The subconscious, let me recall, is a kind of workshop where the “ego” rummages among the memory-images of its past experiences to develop trains of thought and reach definite conclusions with a minimum of effort. Obviously the results of its rummaging will depend on the material it finds to work with; in proportion as this is rich and abundant, the subconscious upsurgings will be “worth while.” Obviously, too, both the richness of the material and the character and value of the subconscious upsurgings will ultimately depend on the character of the individual’s interests, and the extent to which these impel him to conscious study, observation, and reflection.
Wherefore it is that all men of genius have been great workers. Even when, as has been observed in certain cases, they indulge in more or less protracted periods of idleness, they later make amends by an unusual industry; and, for that matter, their idleness often is more seeming than real, their minds being busied all the while with some baffling problem. Ardent, whole-souled absorption in the thing he has set himself to do—that, unquestionably, is a distinguishing characteristic of the man of genius. It is almost as if by instinct he labours hard to provide his subconsciousness with the data it must have in order to afford him, by way of recompense, those flashes of insight, those moments of “inspiration,” that mean acknowledged leadership among his fellow-men.
I have already quoted Robert Louis Stevenson’s description of what his subconscious did for him. Let me now give his account of how he toiled to provide his subconscious with its working material. Never was there a man who strove more diligently and deliberately to attain success as an author; and this even while he was a student in college, where most of those who knew him thought that his chief occupation was “killing time.” As he tells us:
“All through my boyhood and youth I was known and pointed out for the pattern of an idler; and yet I was always busy on my own private end, which was to learn to write. I kept always two books in my pocket, one to read, one to write in. As I walked, my mind was busy fitting what I saw with appropriate words. When I sat by the roadside, I would either read, or a pencil and a penny version book would be in my hand, to write down the features of the scene or commemorate some halting stanzas.

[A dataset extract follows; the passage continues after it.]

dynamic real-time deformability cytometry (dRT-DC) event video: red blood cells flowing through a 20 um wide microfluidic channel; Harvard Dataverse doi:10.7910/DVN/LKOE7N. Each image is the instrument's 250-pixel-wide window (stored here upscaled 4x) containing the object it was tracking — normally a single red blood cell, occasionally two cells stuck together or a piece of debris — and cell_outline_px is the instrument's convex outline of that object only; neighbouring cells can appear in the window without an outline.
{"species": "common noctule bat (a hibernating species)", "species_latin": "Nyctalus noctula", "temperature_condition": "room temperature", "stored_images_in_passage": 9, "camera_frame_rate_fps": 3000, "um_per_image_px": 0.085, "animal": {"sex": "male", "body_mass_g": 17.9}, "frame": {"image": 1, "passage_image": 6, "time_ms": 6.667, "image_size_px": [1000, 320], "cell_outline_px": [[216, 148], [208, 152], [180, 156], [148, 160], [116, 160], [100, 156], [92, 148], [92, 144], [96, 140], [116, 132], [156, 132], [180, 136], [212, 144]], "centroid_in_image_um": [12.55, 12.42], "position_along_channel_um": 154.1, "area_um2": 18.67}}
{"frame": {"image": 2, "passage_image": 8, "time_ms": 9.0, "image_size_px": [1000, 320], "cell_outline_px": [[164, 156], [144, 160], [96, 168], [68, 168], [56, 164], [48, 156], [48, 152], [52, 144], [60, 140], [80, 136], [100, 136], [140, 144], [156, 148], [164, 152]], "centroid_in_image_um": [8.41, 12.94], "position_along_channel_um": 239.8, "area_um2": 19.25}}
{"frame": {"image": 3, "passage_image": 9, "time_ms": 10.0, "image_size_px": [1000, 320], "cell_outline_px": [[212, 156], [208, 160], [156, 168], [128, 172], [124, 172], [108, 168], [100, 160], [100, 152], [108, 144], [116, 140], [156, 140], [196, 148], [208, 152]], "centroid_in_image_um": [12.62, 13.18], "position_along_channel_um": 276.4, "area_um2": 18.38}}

“Thus I lived with words. And what I thus wrote was for no ulterior use; it was written consciously for practice. It was not so much that I wished to be an author—though I wished that, too—as that I had vowed that I would learn to write. That was a proficiency that tempted me; and I practised to acquire it, as men learn to whittle, in a wager with myself.... I worked in other ways, also; often accompanied my walks with dramatic dialogues, in which I played many parts; and often exercised myself in writing down conversations from memory.